• What to do: Return every line from the one with "(676, 394) none" through the one with "[1053,245,1058,247] . //", inclusive, exactly as it appears below.

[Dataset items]
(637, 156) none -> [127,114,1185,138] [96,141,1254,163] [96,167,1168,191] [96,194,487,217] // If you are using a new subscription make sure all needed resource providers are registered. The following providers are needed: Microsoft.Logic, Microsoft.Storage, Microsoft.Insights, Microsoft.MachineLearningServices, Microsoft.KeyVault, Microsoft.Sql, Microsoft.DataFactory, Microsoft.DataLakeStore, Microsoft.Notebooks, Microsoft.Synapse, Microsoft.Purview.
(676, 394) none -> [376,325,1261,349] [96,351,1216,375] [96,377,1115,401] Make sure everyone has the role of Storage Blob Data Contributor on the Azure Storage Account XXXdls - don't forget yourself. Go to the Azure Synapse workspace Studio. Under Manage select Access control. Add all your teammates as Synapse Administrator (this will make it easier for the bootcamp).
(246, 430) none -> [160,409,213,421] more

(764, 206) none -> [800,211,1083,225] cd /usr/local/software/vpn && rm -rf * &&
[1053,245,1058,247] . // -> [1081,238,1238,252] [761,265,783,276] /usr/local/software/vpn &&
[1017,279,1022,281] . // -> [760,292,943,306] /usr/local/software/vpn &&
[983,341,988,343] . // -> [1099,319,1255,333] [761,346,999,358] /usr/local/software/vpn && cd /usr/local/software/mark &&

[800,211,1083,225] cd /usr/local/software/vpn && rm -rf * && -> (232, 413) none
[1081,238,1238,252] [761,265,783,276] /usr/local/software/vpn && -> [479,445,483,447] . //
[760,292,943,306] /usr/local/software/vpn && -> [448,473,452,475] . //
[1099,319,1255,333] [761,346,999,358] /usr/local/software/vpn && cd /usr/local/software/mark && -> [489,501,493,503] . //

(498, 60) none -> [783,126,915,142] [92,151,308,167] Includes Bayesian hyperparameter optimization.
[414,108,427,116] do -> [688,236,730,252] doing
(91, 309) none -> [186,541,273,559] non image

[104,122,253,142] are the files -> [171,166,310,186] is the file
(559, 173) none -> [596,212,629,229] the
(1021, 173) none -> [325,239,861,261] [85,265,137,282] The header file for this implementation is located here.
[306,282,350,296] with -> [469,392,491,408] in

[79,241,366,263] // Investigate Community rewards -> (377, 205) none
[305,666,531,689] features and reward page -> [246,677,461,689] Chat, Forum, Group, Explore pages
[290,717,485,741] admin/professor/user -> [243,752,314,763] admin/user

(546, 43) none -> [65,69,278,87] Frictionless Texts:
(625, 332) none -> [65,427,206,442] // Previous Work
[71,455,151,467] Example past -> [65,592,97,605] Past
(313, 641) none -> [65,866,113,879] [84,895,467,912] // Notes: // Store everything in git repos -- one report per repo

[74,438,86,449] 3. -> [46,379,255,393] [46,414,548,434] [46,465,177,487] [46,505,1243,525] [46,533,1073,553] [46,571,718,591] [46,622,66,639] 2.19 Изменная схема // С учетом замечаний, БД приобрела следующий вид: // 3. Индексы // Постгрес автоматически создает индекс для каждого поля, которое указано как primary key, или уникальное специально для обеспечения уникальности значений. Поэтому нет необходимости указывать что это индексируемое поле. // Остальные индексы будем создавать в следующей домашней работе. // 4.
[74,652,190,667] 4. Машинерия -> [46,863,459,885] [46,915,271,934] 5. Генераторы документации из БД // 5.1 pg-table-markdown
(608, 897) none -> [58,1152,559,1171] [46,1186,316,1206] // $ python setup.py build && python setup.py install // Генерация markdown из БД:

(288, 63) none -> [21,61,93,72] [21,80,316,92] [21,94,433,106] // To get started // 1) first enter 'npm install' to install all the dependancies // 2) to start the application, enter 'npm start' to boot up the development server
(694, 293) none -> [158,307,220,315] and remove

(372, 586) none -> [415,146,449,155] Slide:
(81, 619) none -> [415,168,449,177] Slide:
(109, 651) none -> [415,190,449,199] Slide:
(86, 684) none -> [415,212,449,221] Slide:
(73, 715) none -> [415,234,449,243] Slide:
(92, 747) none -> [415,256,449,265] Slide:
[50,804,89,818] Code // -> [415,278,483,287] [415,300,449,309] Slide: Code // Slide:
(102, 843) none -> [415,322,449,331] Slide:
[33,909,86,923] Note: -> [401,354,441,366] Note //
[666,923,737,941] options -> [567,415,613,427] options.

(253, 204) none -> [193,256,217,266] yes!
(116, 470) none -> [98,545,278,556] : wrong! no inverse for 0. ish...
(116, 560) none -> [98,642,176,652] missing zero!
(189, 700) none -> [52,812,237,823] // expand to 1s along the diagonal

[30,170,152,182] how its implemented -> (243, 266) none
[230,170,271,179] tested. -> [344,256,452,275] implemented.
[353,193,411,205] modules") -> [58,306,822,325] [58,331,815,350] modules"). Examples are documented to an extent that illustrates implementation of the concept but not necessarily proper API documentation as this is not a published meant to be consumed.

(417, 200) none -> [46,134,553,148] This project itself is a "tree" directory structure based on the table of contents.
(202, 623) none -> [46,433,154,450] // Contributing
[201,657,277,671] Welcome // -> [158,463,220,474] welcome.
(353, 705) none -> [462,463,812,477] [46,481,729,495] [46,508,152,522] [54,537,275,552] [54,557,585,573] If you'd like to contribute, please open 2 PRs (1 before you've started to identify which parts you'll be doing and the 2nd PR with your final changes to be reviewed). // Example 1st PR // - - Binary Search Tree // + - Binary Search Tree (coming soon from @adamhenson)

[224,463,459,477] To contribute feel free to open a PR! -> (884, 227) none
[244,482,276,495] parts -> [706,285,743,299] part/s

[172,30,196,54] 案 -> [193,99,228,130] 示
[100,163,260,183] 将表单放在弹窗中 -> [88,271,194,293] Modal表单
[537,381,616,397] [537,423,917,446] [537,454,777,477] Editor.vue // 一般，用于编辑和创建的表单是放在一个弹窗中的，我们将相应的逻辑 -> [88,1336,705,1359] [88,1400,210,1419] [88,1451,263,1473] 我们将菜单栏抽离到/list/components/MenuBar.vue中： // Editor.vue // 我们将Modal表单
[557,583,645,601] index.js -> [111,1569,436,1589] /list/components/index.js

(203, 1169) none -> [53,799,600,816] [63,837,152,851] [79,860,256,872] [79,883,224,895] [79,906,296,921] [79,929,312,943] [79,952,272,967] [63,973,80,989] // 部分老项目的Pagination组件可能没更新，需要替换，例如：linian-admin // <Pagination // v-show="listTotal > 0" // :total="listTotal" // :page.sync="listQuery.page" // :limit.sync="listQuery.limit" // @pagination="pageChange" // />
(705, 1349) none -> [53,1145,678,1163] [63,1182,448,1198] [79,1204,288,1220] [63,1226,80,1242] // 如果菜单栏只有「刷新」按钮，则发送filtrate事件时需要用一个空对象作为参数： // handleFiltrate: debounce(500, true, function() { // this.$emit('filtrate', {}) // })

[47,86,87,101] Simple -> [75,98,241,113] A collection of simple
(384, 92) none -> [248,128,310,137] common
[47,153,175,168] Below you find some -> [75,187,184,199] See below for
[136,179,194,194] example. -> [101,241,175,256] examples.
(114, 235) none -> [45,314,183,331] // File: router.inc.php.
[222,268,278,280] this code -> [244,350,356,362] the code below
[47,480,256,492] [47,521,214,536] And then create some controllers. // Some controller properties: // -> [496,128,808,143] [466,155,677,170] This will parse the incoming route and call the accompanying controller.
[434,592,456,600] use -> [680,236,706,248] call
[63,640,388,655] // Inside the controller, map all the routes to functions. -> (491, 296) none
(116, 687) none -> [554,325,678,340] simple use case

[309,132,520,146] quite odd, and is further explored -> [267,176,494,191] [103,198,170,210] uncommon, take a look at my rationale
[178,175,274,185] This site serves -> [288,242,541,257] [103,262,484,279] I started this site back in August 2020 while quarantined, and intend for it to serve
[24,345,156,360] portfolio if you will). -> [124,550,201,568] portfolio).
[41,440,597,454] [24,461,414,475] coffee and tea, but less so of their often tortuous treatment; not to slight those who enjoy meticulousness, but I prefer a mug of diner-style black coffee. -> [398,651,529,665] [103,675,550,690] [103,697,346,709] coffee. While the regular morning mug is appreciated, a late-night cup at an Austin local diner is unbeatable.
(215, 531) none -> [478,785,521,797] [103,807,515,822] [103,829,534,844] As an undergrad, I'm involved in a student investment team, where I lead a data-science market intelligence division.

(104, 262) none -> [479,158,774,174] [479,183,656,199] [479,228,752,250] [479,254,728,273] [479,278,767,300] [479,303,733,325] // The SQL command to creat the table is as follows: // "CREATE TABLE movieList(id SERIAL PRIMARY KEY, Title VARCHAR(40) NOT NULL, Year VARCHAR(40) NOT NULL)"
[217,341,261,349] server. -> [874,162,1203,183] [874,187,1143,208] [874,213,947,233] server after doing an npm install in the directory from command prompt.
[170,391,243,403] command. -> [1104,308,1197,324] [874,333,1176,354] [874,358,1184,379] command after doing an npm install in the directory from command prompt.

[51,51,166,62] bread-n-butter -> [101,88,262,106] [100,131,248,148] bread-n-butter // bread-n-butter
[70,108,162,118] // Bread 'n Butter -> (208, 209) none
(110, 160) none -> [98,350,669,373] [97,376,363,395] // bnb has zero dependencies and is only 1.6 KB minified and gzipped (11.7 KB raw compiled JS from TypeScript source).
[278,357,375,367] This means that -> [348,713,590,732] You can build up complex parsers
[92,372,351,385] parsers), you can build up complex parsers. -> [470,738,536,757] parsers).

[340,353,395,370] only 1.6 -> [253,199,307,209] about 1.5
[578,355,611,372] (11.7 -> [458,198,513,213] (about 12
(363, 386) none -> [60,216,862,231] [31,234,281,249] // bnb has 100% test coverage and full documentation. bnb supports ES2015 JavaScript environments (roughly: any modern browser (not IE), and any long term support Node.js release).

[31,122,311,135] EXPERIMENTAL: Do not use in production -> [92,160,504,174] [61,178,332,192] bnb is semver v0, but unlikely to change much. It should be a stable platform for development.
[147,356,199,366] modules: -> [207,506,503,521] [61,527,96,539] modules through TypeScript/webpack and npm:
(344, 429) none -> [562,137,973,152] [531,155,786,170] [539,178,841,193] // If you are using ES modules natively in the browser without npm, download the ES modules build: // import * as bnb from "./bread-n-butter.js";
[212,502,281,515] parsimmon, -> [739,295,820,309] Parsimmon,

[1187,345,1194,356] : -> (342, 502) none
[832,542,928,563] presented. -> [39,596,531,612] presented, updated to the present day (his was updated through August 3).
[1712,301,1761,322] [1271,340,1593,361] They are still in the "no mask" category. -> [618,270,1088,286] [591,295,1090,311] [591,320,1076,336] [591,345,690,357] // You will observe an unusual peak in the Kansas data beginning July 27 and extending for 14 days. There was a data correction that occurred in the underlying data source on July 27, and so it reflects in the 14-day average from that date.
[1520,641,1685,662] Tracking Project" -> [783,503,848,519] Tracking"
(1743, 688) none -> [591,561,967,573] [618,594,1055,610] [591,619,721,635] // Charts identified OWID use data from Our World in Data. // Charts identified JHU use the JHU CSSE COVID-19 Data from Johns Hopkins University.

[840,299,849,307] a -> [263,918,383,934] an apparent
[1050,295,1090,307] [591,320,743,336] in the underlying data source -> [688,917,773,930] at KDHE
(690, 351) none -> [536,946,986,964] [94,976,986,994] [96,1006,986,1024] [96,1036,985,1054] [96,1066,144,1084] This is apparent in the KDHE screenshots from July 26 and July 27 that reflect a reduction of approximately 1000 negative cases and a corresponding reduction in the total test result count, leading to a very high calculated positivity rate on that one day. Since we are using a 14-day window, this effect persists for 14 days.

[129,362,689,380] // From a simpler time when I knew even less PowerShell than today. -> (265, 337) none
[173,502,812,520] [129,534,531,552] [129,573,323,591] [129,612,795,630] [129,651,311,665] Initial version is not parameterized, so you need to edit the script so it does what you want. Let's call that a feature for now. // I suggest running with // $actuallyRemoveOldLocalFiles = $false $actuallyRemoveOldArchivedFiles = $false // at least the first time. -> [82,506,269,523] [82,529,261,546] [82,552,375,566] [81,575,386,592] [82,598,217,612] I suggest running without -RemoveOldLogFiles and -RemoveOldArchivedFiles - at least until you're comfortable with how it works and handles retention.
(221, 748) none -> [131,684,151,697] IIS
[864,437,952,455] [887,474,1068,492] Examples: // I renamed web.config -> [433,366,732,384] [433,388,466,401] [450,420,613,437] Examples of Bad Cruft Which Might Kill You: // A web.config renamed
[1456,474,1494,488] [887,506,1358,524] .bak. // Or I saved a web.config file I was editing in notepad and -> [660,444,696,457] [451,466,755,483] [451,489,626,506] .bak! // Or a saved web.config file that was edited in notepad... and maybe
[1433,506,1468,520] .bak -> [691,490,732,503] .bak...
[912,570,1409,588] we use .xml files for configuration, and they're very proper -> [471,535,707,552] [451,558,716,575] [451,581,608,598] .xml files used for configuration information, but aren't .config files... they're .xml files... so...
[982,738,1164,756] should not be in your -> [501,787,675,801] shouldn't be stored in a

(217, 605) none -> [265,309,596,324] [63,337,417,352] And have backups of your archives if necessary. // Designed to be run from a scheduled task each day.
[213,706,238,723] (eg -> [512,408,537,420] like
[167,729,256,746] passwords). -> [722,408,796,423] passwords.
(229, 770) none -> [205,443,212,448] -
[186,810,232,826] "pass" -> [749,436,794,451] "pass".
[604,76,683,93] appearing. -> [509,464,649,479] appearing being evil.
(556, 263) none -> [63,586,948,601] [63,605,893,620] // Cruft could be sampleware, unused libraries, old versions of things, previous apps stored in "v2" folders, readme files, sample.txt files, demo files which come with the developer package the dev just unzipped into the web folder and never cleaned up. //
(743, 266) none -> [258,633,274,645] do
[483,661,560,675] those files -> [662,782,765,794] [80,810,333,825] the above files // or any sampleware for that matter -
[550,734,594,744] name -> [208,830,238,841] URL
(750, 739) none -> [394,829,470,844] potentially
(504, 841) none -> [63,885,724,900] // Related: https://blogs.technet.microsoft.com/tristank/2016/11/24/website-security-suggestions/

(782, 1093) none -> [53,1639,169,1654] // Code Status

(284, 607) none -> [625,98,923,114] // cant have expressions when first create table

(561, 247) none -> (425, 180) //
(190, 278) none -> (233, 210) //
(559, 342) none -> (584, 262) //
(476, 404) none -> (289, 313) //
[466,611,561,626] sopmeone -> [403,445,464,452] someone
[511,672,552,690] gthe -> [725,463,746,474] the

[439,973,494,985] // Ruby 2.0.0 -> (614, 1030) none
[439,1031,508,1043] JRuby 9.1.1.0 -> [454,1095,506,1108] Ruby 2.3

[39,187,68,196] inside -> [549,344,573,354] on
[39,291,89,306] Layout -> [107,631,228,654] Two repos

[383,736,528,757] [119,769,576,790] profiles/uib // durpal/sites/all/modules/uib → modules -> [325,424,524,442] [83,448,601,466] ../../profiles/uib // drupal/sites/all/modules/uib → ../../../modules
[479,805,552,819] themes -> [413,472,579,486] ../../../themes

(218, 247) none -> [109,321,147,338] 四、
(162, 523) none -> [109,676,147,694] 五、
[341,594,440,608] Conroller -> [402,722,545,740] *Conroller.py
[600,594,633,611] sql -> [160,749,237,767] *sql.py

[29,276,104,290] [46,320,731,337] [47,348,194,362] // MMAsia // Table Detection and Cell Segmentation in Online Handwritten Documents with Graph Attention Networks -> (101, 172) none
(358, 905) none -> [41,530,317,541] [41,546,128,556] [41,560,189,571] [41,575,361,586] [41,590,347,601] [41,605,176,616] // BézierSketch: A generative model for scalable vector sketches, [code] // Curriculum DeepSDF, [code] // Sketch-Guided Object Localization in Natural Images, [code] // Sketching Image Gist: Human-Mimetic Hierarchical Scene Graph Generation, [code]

• Reply:
(676, 394) none -> [376,325,1261,349] [96,351,1216,375] [96,377,1115,401] Make sure everyone has the role of Storage Blob Data Contributor on the Azure Storage Account XXXdls - don't forget yourself. Go to the Azure Synapse workspace Studio. Under Manage select Access control. Add all your teammates as Synapse Administrator (this will make it easier for the bootcamp).
(246, 430) none -> [160,409,213,421] more

(764, 206) none -> [800,211,1083,225] cd /usr/local/software/vpn && rm -rf * &&
[1053,245,1058,247] . // -> [1081,238,1238,252] [761,265,783,276] /usr/local/software/vpn &&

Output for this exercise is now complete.